Deficit financing is the budgetary situation where expenditure is higher than the revenue. It is a practice adopted for financing the excess expenditure with outside resources. The expenditure revenue gap is financed by either printing of currency or through borrowing.
Nowadays most governments both in the developed and developing world are having deficit budgets and these deficits are often financed through borrowing. Hence the fiscal deficit is the ideal indicator of deficit financing.
In India, the size of fiscal deficit is the leading deficit indicator in the budget. It is estimated to be 3.9 % of the GDP (2015-16 budget estimates). Deficit financing is very useful in developing countries like India because of revenue scarcity and development expenditure needs.
Various indicators of deficit in the budget are:
- Budget deficit = total expenditure – total receipts
- Revenue deficit = revenue expenditure – revenue receipts
- Fiscal Deficit = total expenditure – total receipts except borrowings
- Primary Deficit = Fiscal deficit- interest payments
- Effective revenue Deficit-= Revenue Deficit – grants for the creation of capital assets
- Monetized Fiscal Deficit = that part of the fiscal deficit covered by borrowing from the RBI.
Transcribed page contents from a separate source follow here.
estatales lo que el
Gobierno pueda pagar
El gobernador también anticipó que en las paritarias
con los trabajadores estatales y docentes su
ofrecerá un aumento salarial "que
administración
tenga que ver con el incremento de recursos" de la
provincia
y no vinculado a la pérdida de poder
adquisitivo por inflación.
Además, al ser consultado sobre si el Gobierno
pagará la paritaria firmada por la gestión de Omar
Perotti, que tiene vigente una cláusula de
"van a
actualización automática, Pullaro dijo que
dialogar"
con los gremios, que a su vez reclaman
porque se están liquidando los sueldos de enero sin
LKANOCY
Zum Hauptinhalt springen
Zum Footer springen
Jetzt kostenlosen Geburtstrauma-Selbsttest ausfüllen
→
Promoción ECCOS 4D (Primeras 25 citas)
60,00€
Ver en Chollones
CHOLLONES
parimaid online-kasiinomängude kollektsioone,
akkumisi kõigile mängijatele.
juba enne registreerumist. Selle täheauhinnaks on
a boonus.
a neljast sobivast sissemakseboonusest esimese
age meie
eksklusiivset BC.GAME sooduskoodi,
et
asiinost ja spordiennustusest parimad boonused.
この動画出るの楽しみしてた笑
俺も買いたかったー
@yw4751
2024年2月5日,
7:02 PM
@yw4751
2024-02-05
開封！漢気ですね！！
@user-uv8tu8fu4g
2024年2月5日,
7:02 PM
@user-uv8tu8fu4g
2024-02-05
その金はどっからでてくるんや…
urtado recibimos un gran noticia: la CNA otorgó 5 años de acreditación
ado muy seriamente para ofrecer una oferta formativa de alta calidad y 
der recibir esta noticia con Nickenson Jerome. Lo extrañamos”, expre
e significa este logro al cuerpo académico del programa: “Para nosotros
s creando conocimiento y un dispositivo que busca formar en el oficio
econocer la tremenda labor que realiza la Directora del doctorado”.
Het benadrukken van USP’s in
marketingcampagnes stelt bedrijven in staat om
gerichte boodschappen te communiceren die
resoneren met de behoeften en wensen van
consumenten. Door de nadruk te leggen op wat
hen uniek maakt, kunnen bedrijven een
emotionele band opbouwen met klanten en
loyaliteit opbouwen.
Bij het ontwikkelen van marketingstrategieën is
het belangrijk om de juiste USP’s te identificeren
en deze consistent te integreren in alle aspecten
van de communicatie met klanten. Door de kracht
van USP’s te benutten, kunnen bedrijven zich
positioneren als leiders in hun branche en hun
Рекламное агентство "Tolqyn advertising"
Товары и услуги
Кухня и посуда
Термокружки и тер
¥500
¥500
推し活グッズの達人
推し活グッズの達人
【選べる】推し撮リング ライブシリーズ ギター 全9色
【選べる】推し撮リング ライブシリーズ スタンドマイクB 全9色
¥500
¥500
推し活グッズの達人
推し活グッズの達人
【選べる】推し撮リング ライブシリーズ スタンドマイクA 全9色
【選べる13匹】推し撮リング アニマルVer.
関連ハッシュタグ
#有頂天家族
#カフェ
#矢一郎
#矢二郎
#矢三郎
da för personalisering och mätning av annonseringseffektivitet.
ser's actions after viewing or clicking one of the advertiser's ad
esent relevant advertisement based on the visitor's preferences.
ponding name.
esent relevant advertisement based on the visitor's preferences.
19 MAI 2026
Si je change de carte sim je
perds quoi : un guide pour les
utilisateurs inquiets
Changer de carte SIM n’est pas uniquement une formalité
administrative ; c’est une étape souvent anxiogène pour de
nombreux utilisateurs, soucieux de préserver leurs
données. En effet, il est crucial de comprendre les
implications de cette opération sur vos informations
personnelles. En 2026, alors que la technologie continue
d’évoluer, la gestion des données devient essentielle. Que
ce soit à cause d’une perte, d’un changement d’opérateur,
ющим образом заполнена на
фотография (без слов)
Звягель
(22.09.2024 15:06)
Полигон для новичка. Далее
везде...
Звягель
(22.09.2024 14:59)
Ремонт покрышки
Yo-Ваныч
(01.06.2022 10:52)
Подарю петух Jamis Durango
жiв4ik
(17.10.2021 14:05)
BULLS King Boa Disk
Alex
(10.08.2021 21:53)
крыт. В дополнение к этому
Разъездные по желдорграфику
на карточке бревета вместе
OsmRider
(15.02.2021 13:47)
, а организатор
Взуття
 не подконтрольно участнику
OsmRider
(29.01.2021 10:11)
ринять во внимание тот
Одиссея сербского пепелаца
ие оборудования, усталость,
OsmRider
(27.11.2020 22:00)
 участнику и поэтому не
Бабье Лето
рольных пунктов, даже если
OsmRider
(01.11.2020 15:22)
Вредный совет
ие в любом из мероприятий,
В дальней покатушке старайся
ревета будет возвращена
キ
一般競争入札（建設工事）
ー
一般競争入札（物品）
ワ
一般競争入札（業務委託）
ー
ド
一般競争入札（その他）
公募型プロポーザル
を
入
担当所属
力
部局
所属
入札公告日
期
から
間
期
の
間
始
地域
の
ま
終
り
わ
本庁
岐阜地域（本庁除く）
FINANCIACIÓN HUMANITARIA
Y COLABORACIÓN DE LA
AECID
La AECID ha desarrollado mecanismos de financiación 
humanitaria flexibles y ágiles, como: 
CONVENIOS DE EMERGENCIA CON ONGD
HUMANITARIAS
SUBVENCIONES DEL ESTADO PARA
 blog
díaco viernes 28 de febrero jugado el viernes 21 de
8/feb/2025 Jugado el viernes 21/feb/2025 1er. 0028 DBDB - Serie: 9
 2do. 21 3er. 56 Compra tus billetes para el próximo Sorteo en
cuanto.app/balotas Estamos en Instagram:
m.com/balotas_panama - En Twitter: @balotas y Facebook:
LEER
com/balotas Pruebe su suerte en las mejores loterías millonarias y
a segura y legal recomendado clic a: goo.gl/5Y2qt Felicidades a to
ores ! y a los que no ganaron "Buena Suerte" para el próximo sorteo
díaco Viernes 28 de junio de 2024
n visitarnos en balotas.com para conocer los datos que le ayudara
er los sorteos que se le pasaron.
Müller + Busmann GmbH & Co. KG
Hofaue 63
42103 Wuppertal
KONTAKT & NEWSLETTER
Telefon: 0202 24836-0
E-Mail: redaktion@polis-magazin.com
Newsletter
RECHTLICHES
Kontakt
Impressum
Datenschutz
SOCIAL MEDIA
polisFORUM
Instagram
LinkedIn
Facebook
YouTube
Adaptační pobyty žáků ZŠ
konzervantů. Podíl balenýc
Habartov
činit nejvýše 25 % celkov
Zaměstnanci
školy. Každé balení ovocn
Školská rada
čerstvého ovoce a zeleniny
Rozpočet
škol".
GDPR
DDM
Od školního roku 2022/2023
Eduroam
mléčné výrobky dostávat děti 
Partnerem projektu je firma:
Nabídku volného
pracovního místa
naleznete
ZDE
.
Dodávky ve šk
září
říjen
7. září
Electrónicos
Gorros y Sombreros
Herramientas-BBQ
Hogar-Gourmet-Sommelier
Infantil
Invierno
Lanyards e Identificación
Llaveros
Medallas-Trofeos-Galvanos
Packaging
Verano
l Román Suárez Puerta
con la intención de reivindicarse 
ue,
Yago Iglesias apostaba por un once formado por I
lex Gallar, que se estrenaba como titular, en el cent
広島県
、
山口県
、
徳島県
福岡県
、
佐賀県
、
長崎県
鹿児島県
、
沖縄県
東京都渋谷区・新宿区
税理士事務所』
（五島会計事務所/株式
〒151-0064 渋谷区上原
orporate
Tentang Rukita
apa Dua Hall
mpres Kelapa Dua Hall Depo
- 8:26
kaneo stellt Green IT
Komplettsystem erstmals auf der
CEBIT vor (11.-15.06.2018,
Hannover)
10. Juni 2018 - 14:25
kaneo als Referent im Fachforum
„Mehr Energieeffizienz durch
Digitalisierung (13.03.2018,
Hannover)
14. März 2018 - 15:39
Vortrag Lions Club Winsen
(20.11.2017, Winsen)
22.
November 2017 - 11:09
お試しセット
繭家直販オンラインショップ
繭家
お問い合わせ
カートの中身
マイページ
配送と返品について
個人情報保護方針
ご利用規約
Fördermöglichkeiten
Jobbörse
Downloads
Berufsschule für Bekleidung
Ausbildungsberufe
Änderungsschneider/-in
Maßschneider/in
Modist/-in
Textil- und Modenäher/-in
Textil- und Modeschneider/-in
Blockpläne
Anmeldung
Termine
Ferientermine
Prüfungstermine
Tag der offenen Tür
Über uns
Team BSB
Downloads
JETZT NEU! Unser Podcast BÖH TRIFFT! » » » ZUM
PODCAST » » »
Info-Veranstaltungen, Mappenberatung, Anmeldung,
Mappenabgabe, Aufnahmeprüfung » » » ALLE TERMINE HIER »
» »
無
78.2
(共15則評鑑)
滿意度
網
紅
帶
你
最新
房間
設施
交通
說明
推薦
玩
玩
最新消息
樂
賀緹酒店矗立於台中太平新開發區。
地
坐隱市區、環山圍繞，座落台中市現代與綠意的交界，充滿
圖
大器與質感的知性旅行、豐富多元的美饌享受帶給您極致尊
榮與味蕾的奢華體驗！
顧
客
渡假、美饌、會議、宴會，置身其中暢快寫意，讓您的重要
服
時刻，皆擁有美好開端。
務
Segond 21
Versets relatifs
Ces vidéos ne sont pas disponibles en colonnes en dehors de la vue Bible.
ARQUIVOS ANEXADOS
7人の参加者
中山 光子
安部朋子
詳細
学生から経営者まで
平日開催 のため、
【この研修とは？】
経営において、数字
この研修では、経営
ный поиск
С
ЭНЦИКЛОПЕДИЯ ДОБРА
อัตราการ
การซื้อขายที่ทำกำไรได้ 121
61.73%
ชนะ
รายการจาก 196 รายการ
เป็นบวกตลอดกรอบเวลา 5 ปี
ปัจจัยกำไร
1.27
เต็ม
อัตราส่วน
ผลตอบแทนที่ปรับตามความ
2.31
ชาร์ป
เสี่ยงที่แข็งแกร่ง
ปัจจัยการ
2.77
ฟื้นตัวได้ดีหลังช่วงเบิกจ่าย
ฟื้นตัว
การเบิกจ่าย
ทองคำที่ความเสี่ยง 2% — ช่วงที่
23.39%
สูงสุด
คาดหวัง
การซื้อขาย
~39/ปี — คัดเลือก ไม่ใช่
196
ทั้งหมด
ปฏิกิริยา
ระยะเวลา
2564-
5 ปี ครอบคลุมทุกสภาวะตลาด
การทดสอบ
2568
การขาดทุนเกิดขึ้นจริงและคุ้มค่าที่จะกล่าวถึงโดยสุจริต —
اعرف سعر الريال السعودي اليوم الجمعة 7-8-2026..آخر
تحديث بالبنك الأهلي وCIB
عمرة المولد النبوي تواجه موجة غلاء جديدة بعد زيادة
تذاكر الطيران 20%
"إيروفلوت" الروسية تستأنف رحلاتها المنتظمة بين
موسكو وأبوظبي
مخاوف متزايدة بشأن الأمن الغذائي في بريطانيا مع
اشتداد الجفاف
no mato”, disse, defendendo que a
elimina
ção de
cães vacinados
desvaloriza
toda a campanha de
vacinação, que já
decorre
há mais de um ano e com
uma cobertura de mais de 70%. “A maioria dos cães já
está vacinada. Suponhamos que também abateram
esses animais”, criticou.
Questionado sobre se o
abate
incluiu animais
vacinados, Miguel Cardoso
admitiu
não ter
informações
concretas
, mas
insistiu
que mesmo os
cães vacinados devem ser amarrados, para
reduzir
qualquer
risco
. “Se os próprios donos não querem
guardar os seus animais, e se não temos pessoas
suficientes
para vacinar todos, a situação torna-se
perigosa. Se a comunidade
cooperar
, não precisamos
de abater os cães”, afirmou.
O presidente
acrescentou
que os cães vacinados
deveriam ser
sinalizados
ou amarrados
Simply budget deficit is printing money to finance a part of the budget. In India, there is no budget deficit at present. Hence one there is no budget deficit entry in Government’s budget. Another absent deficit identity is monetized fiscal deficit. This is borrowing by the government from RBI to finance the budget. Such a borrowing practice is not adopted in India from 1997 onwards. Hence the monetized fiscal deficit is also not there.
The leading deficit indicator and also the best one to measure the health of the budget in the Indian context is fiscal deficit. The fiscal deficit represents borrowing by the government. This borrowing is made by the government mostly from the domestic financial market by issuing bonds or treasury bills.
The root factor that cause deficit in the budget is the revenue deficit. Revenue deficit is the difference between revenue receipts and revenue expenditure in an accounting sense.
In recent years, government is following another deficit term called effective revenue deficit. Actually, revenue expenditure indicates expenditure to finance day to day functions of the government. They are not productive. But according to the government some revenue expenditure creates assets and hence is productive. This revenue expenditure which creates assets is deducted to get Effective Revenue Deficit.
The last type of deficit is Primary Deficit that shows the difference between fiscal deficit and interest payments.